Other vaccine researchers feel that the other branch of the immune system, the T-cells (CD8 cells) that kill off virally infected cells, are worth returning to. After all, this is the only natural response that has been shown to suppress HIV infection, in elite controllers.
The failed STEP trial aimed to induce a CD8 response. Researchers now understand why that vaccine increased HIV vulnerability in some people, and can avoid such an outcome. They have also devised vaccines containing a much larger number of different HIV antigens. The Jenner/Oxford University HIV-CORE 0052 and 006 vaccines are examples of this.
A more innovative type of T-cell vaccine involves using so-called replicating vectors.
Vectors have been used in many HIV vaccines including RV144 and its successors and indeed in other vaccines such as the Oxford/AstraZeneca COVID vaccine. Vectors are the ‘shells’ of viruses that cause asymptomatic or very mild disease in humans, and are used to contain the active ingredients, the HIV antigens. A vector is much better at getting inside cells than a vaccine consisting only of naked HIV DNA or protein, like AIDSVAX.
Most vectors are engineered so they can only get into a cell once: they cannot replicate and cause ongoing infection. Replicating vectors, on the other hand, do: they reproduce as a viral infection does and thereby spread the HIV vaccine antigens throughout the immune system, inducing a much deeper and broader immune response. Way back in 2013, one such vaccine based on cytomegalovirus (CMV), a ubiquitous virus that is normally asymptomatic, caused excitement when it completely eliminated HIV from 50% of a group of already-infected monkeys. Research showed it induced a particularly deep and varied CD8 response.
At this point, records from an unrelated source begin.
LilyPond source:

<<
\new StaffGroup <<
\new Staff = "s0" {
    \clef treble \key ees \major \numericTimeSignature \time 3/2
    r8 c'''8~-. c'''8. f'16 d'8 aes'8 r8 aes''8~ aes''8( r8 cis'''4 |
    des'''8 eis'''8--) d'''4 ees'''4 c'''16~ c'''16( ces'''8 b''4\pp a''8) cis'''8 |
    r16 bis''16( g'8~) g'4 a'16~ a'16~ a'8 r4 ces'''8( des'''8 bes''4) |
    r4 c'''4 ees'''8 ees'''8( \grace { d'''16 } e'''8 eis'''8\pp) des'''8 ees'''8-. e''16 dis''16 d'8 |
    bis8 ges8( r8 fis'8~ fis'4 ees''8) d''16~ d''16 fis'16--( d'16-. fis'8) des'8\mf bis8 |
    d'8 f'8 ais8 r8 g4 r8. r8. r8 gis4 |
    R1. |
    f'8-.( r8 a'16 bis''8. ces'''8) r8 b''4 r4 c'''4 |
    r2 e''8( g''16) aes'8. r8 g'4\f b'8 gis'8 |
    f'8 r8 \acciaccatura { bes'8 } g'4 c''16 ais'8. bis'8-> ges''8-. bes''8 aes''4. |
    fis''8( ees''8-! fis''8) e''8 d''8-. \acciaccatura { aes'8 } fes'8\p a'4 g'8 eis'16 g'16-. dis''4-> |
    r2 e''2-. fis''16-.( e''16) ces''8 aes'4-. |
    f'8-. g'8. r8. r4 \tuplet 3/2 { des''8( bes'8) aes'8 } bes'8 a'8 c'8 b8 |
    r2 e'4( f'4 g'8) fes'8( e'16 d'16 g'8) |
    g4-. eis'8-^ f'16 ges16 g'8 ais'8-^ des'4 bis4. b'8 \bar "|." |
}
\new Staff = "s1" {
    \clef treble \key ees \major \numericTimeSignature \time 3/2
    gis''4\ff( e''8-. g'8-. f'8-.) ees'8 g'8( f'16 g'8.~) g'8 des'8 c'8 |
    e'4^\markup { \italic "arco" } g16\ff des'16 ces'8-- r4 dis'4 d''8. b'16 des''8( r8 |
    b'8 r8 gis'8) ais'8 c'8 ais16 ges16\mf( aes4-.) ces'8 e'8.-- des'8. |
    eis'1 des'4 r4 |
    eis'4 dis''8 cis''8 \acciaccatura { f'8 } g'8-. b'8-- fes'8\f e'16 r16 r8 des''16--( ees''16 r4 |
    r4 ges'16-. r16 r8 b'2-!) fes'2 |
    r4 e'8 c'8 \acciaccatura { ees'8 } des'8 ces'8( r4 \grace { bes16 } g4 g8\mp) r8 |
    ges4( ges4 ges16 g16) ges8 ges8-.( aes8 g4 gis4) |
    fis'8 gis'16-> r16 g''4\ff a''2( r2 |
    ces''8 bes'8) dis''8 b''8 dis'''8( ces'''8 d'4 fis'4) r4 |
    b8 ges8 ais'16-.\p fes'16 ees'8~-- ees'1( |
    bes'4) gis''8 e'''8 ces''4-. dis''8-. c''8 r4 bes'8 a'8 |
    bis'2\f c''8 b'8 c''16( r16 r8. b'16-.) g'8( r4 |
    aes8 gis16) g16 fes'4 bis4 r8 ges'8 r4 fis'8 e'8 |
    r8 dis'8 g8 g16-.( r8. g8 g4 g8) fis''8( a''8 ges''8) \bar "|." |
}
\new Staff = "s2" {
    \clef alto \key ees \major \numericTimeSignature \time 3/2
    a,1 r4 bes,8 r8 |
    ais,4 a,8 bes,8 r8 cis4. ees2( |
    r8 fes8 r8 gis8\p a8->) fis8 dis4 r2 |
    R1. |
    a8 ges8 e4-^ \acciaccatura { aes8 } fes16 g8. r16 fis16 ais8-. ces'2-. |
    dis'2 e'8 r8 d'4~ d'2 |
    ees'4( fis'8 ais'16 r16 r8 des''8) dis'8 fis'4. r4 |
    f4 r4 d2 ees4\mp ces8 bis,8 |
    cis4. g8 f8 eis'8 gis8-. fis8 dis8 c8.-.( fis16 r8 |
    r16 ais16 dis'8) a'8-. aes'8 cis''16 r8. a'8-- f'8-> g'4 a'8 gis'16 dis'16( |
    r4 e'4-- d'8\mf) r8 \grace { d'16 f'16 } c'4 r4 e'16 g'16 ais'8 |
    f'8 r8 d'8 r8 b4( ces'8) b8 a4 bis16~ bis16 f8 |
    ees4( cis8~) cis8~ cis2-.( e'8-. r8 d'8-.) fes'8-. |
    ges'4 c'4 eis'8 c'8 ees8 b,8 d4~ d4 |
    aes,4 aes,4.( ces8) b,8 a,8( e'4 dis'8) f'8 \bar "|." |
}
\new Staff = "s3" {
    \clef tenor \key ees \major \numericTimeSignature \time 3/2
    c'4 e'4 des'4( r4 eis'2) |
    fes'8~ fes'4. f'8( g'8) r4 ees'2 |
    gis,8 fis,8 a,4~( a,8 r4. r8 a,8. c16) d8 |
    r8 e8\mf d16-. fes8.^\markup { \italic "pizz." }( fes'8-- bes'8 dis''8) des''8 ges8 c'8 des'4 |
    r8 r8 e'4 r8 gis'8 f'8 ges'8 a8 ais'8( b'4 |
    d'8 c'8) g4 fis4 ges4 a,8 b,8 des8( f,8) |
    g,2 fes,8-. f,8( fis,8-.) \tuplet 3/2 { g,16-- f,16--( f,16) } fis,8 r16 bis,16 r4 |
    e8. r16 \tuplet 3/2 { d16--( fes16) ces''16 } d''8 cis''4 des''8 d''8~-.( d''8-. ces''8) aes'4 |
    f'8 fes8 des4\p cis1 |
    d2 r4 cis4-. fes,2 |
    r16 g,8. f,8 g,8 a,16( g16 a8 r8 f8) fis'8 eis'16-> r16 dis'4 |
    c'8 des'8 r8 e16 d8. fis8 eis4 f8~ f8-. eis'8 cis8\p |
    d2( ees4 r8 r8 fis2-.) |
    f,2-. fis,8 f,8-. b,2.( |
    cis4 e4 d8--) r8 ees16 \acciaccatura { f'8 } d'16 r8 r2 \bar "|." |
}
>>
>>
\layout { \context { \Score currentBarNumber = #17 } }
Human trials of a CMV vaccine have been a long time coming because deliberately introducing a replication-competent virus raises obvious safety concerns. However, a phase 1 human CMV vaccine trial, VIR-1111, is now underway.
This is just a sample of current approaches. Other HIV vaccines use the RNA technology that was used to make the highly effective Pfizer and Moderna COVID vaccines.